Fierceness, Jack, is less likely to come from Obama's mouth with each passing moment of this Wright controversy. Stepping away from Wright might very well have short-term benefits, but in the long term, it puts a muzzle on Obama's mouth.

That's a very bad thing for the country.

"That's the sad tragic thing about the way we humans are made. But in the end, all shall be well, and all men and women of good will shall be forgiven their flaws. And Wright is fundamentally a man of good will as is Obama."

Wow, Jack. Beautifully said. Thank you.

Matt--

I'm not arguing that Wright is without flaws, but that he is fundamentally on the right side of things. I think the tragedy lies in that this fundamentally positive force is being depicted as a hate-filled buffoon, and I just don't see him that way.

You could argue that he brought it on himself, but I think getting lost here is that what in reality is minor defect has become major because of the media's Howard Dean effect, which so magnifies and distorts minor defects into unfair caricatures.

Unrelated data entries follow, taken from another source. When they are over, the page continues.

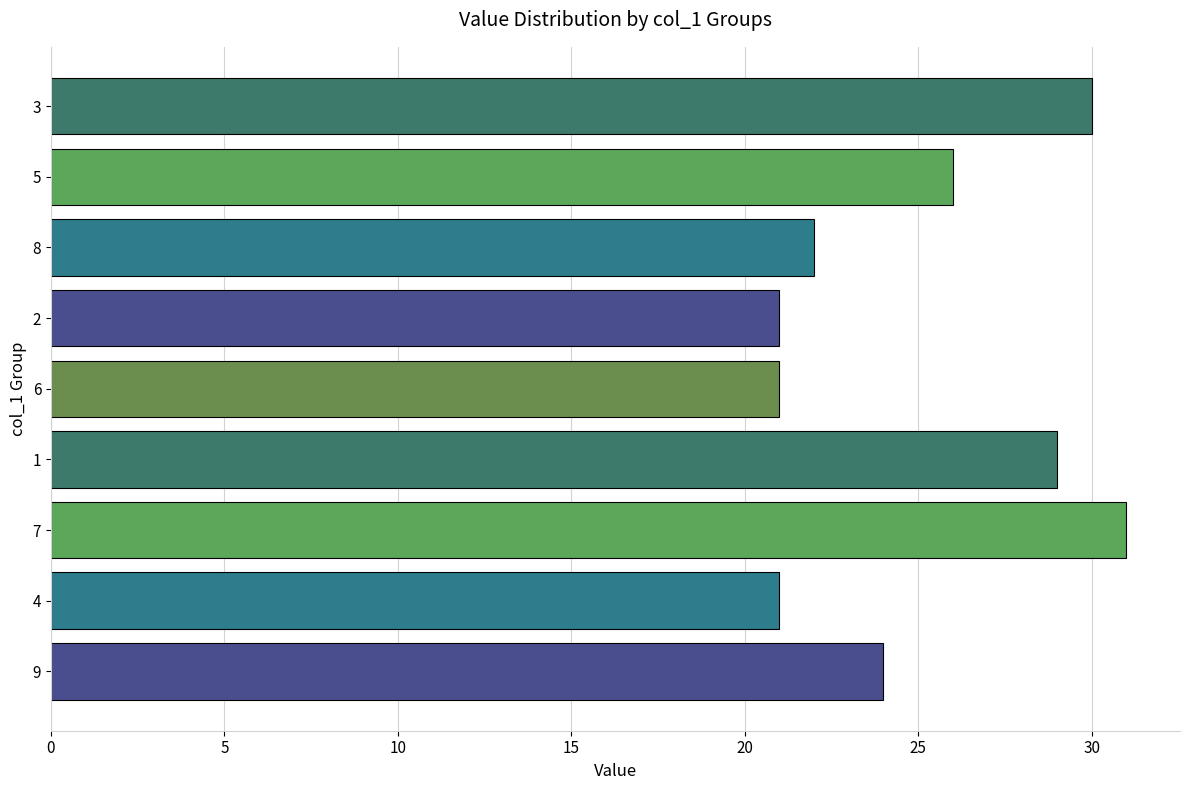

What is the minimum value shown in the chart?

21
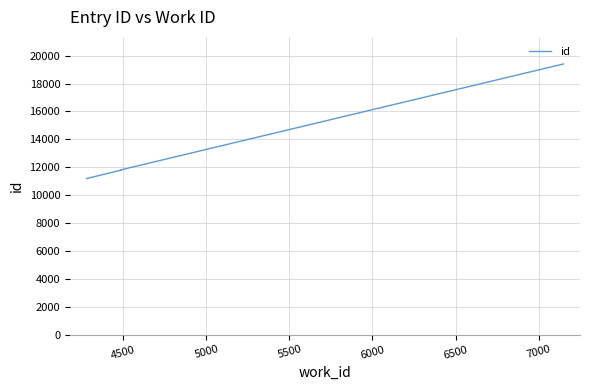

Is this an area chart (filled region under the line)?

No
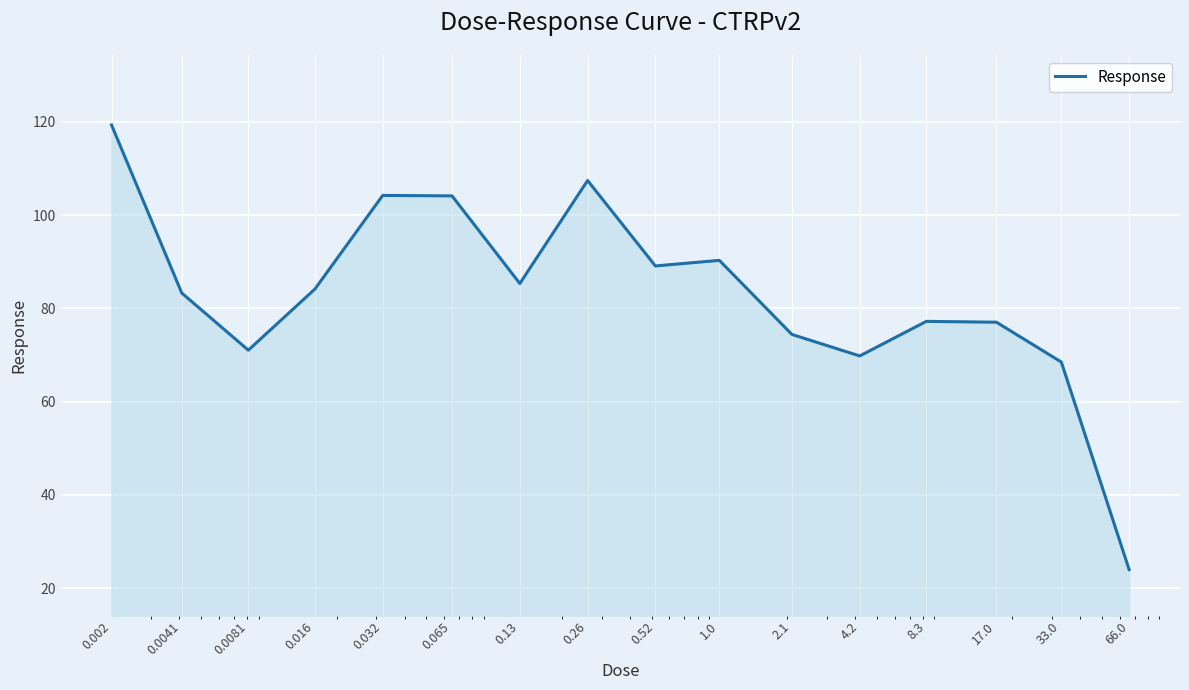

What is the smallest value displayed?

24.0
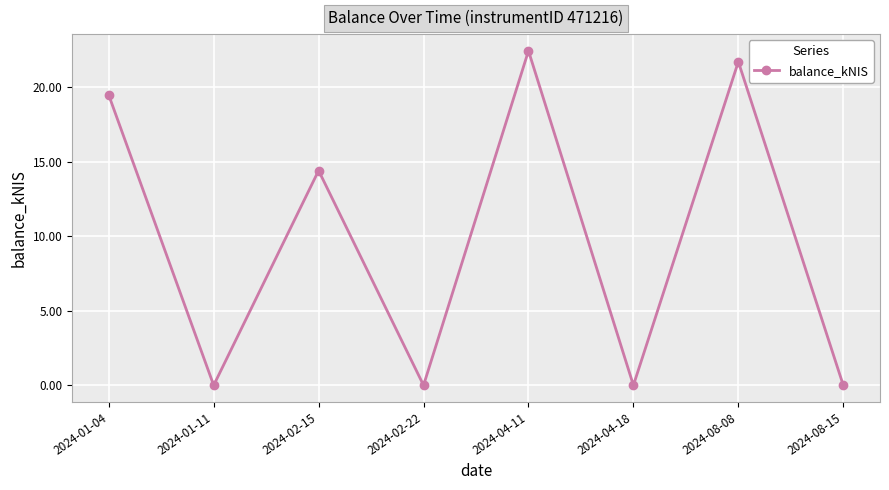

At which category does the data reach its first local valley?

2024-01-11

My basic point is that we are unfair to Wright to the degree that we hold him to some politically correct standard. I don't think it's patronizing to try to accept him on his own terms. There's a difference between Wright saying anti-Semitic things, which as far as I know he has not, and his befriending someone who said them (twenty years ago?). He might have good reasons for not distancing himself from Farrakhan. He's not a politician. His loyalties are shaped by different criteria than worrying about public perceptions. I'm willing to give him the benefit of the doubt on that count or at least hear him out. What he said on Moyers about Farrakhan seemed reasonable to me, but I just don't know.

We can give Wright the benefit of the doubt, but obviously Obama can't anymore. I hope for both their sakes they patch things up between them on a personal level, if in fact there has been a breach on that level.

Jack,

I'm in virtually complete agreement; I'm a full-throated admirer of Wright and what he's doing, and I'm all too aware of how his prophetic words are being manipulated, twisted and seen in the light of political considerations and politically correct frames.

My only lament (and I use that word purposefully, as opposed to "outrage" or "anger") is, again, that Wright could have done a very small amount of tweaking and yet preserved, even enhanced, his prophetic message and effort. That he didn't makes this a profound tragedy.

But it's still to his immense credit that he's doing what he's doing and saying what he's saying.